> Exercise description
The answer is the data below, repeated exactly, with no pictures included.

> Material provided
-- Opening Marker --

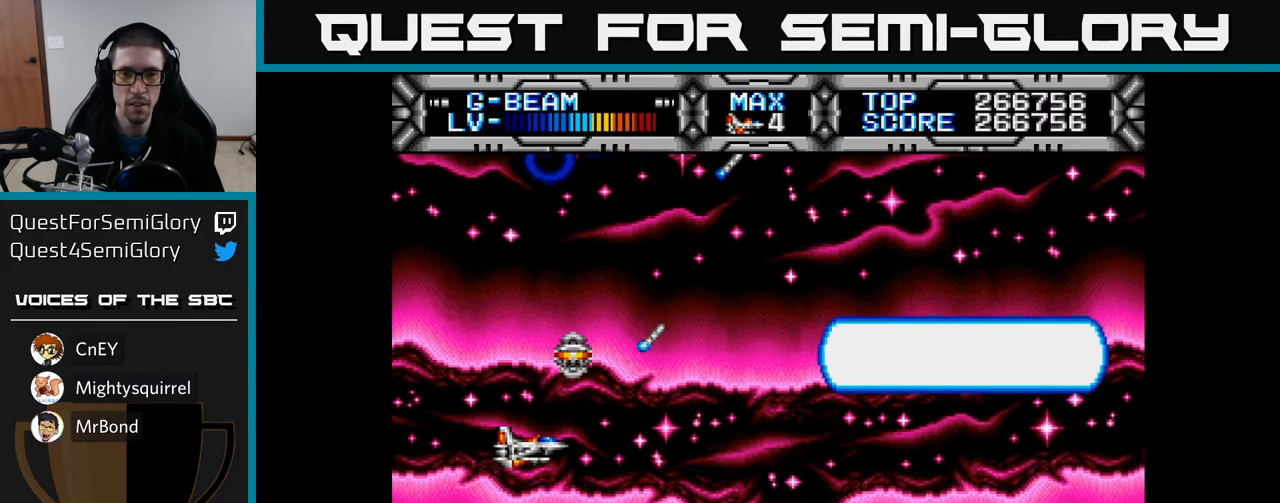
{"buttons": ["X"], "left_stick": "center", "right_stick": "center", "events": []}
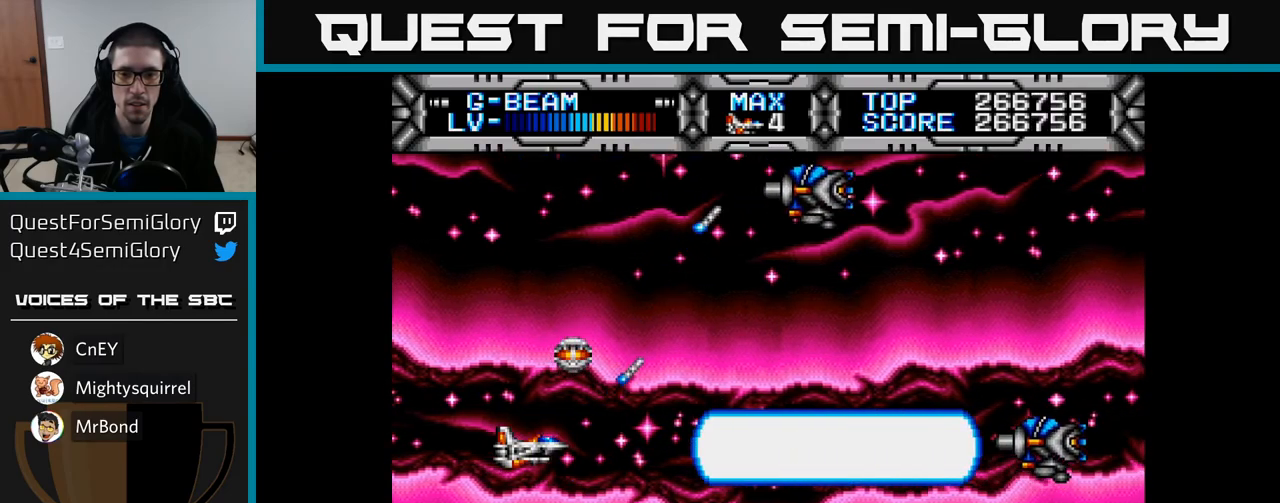
{"buttons": ["X"], "left_stick": "center", "right_stick": "center", "events": []}
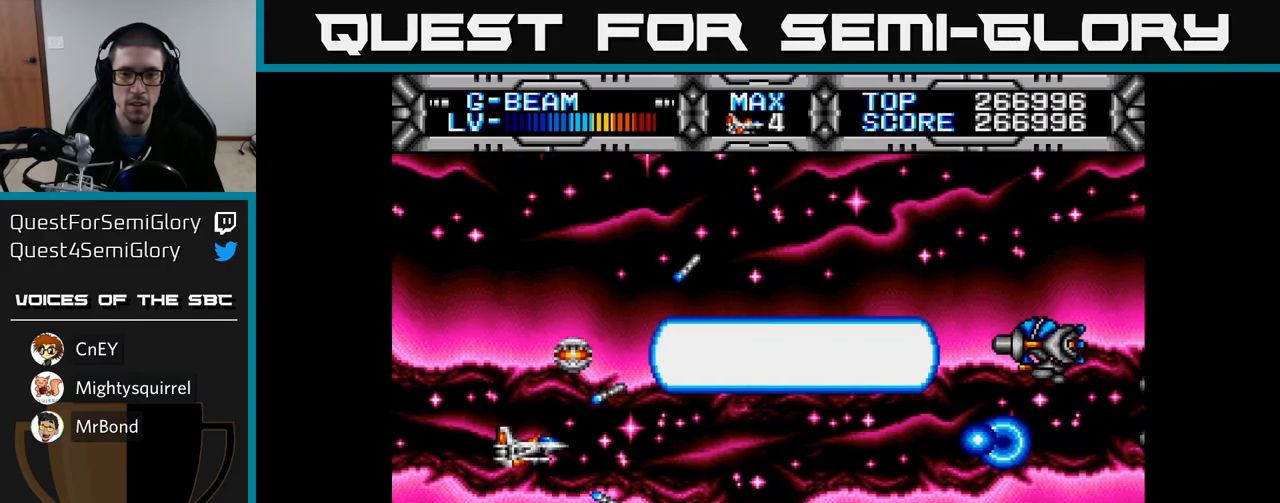
{"buttons": ["X"], "left_stick": "center", "right_stick": "center", "events": []}
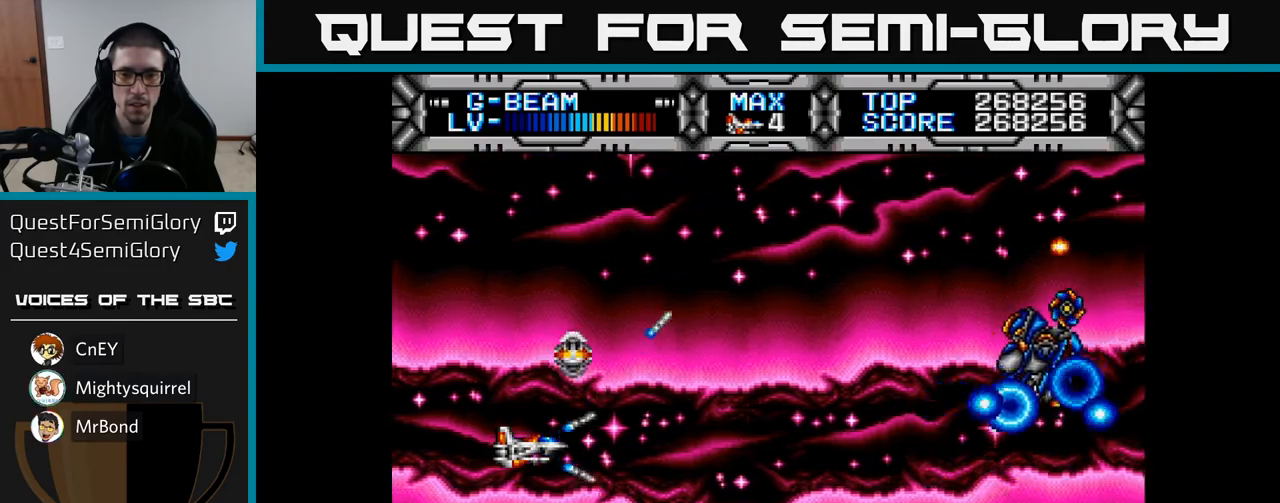
{"buttons": ["X"], "left_stick": "center", "right_stick": "center", "events": []}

-- Closing Marker --

> Response to this exercise
{"buttons": ["X"], "left_stick": "center", "right_stick": "center", "events": []}
{"buttons": ["X"], "left_stick": "center", "right_stick": "center", "events": []}
{"buttons": ["X"], "left_stick": "center", "right_stick": "center", "events": []}
{"buttons": ["X"], "left_stick": "center", "right_stick": "center", "events": []}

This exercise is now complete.